What's unique about working artists among creative professionals is the way their education often leads to some acquaintance with the history of art. I don't know much about Shin Nagasawa's own background (a cursory search turns up some Pokemon cards, a dead website and a Pixiv account with some dubious illustrations of young girls), but I'm convinced the monster designs in this game were consciously influenced by the creatures in the work of Matthais Grunewald. There's a similar sense of texture and exaggerated motion, supported by a free sense of perspective and anatomy, that's so much like his work and so unlike the spritework in the prior game. It's distinct without being overstated, and I'd like to think Nagasawa chose it to support the northern-European feel of the game's setting, much as I'd like to think that somehow wasn't actually his Pixiv.

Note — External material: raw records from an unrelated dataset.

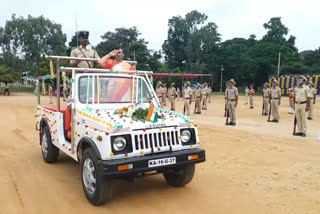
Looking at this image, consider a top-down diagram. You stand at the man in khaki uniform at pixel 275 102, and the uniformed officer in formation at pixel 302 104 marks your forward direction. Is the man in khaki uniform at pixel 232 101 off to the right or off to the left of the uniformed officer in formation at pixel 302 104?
right

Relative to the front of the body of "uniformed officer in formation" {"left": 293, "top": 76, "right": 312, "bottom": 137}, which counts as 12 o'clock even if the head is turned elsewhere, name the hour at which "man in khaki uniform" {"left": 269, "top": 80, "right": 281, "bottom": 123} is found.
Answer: The man in khaki uniform is roughly at 4 o'clock from the uniformed officer in formation.

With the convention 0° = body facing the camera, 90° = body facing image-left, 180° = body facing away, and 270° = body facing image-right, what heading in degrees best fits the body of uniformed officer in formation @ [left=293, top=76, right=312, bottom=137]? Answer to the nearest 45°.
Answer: approximately 45°

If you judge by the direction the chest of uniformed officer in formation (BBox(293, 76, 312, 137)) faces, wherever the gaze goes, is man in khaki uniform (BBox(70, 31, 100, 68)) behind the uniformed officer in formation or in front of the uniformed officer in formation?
in front

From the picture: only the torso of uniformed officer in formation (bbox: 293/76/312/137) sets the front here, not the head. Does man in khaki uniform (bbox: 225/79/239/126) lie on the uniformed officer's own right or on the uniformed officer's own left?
on the uniformed officer's own right

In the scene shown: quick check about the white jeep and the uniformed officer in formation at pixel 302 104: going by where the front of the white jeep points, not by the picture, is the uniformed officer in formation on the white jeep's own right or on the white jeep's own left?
on the white jeep's own left

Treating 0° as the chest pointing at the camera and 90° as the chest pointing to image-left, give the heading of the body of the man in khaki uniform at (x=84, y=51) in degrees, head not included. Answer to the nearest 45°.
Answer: approximately 0°

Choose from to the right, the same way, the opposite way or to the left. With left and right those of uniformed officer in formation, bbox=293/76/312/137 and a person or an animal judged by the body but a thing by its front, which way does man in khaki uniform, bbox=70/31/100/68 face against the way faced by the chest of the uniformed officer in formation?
to the left

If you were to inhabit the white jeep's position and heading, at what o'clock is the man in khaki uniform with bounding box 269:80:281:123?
The man in khaki uniform is roughly at 9 o'clock from the white jeep.
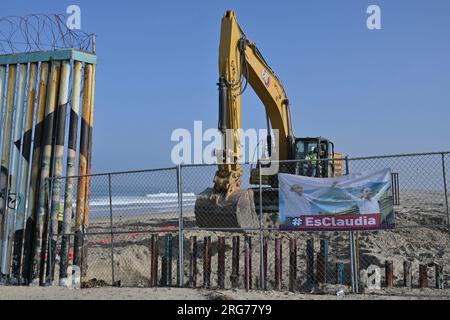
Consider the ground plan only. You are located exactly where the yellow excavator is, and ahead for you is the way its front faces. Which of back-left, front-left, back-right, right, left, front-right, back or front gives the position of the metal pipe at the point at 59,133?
front

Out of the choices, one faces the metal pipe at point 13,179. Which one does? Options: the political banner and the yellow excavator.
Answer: the yellow excavator

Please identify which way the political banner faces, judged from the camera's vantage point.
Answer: facing the viewer

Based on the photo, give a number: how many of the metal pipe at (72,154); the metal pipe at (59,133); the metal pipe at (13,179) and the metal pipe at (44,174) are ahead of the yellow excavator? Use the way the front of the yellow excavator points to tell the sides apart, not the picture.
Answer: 4

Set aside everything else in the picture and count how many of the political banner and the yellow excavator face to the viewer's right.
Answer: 0

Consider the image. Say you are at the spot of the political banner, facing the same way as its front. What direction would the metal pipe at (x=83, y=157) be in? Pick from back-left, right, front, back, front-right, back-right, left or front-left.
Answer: right

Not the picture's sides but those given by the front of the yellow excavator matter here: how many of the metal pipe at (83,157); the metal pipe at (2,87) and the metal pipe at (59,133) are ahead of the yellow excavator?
3

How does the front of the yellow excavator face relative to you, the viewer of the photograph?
facing the viewer and to the left of the viewer

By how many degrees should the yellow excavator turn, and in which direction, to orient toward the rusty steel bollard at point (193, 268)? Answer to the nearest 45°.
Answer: approximately 45° to its left

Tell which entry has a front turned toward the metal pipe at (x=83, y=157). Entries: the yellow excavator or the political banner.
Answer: the yellow excavator

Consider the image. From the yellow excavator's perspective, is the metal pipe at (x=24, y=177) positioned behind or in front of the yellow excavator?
in front

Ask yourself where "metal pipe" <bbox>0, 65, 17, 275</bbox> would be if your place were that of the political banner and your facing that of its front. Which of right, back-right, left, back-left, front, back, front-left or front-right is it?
right

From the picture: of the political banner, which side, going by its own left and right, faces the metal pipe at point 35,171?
right

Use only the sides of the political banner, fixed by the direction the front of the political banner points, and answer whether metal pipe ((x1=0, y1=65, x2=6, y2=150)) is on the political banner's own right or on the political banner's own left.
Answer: on the political banner's own right

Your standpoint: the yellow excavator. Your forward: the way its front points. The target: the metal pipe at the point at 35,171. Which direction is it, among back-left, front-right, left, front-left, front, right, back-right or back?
front

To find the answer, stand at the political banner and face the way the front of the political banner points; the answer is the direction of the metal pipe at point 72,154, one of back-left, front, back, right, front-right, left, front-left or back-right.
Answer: right

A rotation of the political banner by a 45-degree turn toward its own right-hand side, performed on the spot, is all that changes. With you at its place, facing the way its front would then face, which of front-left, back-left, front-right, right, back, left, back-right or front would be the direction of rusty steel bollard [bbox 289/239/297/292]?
right

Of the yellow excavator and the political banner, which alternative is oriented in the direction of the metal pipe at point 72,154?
the yellow excavator
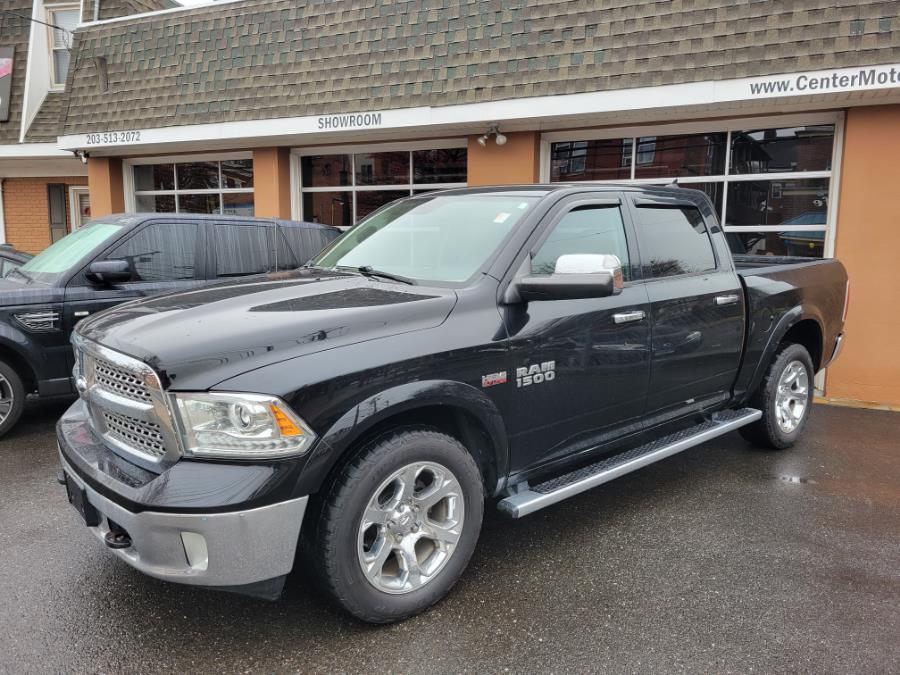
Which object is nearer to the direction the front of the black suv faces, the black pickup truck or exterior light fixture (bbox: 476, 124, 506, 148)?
the black pickup truck

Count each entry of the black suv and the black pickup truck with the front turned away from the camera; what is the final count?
0

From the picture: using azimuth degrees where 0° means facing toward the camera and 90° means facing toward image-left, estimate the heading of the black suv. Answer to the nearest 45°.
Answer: approximately 45°

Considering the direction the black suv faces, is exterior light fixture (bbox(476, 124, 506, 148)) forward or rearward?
rearward

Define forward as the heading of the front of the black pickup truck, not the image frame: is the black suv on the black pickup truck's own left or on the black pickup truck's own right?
on the black pickup truck's own right

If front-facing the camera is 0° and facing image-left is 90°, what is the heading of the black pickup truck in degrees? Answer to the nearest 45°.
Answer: approximately 45°

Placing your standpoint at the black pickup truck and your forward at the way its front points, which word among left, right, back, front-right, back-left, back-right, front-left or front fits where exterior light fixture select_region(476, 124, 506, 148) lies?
back-right
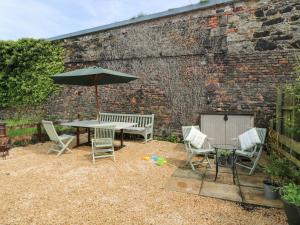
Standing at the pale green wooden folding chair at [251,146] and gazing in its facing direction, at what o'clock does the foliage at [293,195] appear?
The foliage is roughly at 10 o'clock from the pale green wooden folding chair.

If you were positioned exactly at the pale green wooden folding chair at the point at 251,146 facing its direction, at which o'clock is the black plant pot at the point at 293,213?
The black plant pot is roughly at 10 o'clock from the pale green wooden folding chair.

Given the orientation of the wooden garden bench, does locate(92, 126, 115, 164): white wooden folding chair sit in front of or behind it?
in front

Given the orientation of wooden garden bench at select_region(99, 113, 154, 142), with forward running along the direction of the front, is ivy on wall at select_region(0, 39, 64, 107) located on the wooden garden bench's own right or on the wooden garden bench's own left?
on the wooden garden bench's own right

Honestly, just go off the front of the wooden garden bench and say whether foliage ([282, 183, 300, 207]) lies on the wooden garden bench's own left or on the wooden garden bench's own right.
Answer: on the wooden garden bench's own left

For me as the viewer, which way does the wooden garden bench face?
facing the viewer and to the left of the viewer

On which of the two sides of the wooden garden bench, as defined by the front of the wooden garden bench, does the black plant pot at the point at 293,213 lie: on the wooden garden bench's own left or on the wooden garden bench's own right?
on the wooden garden bench's own left

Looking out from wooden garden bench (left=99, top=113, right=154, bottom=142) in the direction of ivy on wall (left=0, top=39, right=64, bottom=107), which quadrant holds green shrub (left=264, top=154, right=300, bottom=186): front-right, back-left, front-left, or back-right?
back-left
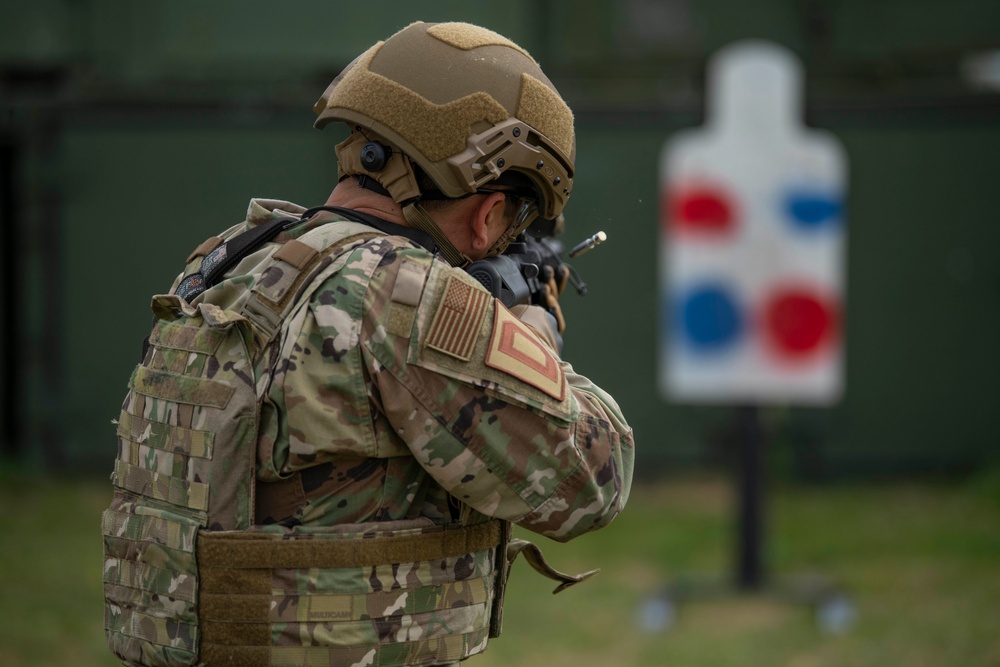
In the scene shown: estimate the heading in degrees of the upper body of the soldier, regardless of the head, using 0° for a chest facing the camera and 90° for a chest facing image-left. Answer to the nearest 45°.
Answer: approximately 225°

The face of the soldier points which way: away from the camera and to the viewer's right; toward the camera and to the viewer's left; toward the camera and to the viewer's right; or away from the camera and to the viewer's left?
away from the camera and to the viewer's right
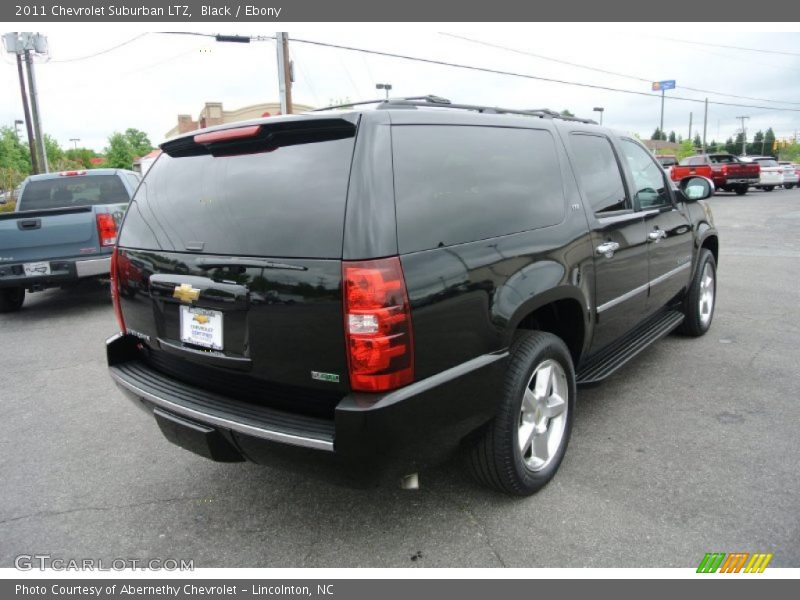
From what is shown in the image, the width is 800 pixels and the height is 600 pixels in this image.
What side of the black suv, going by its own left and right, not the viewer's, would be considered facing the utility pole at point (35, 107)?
left

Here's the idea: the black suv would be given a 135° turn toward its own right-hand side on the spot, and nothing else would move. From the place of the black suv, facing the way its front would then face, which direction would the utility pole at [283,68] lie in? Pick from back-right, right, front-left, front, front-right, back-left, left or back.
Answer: back

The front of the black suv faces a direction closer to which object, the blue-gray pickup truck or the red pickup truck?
the red pickup truck

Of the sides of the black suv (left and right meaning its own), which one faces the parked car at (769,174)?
front

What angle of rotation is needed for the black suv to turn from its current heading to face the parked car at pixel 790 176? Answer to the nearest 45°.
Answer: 0° — it already faces it

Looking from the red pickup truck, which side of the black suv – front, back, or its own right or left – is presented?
front

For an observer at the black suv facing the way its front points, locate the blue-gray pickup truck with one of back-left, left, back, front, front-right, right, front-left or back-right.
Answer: left

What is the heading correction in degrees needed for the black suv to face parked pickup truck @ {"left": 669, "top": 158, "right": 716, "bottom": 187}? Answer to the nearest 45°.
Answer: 0° — it already faces it

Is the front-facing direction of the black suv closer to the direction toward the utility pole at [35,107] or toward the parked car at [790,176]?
the parked car

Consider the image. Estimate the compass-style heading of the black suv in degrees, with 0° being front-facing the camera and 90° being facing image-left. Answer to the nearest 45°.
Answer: approximately 225°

Where Etrian Odyssey was an effort to reduce the Wizardry-like to its essence and build a modern game around it, Heroes of Lagaard's got no such singularity of purpose. It's trying to balance familiarity and novelty well enough to make its place as a franchise on the Yoko Taro JRPG chart: to the former end there's frequent save points and limit breaks, and to the latter the cartography's more developed and the overworld enemies are turned from moderately challenging standard encounters to navigation puzzles. This is the version of Etrian which postdates the FOE flash animation.

At the same time, the game's substantially harder than the first. It's considerably more likely that a random encounter will kill a party member in the first round of combat, the two defense skills which trivialized Etrian Odyssey's middle strata are absent, and fewer classes are worth using. In conjunction with the two extra checkpoints each stratum, the game has an approach to difficulty comparable to a modern indie platformer: it sends the player back five minutes, time after time, until she gets it.

There's something lost in the move from an externally-referential piece to a self-referential one, a game trying to perfect an Etrian formula, but it's enormously fun. The world art in Heroes of Lagaard is more varied and interesting, the music's better, the town NPC's are well-developed and endearing. There's no rubbing yourself against a wall until you find the hidden path to progress, and the auto-battle Earthbounds you through old areas. I was fully prepared to admit that the franchised version of Etrian was the superior one until the fifth stratum, which is impossibly lame in terms of visual and level design as well as narrative content. Overlord fucking sucks and I'm glad I cheesed him with Dominate.

The faster pace of the game and the volume of dialogue does, I think, dislodge the sense of fondness for one's party that Etrian Odyssey built up. More content-per-hour means less time to get bored and consider how the landsknecht feels about medieval social class.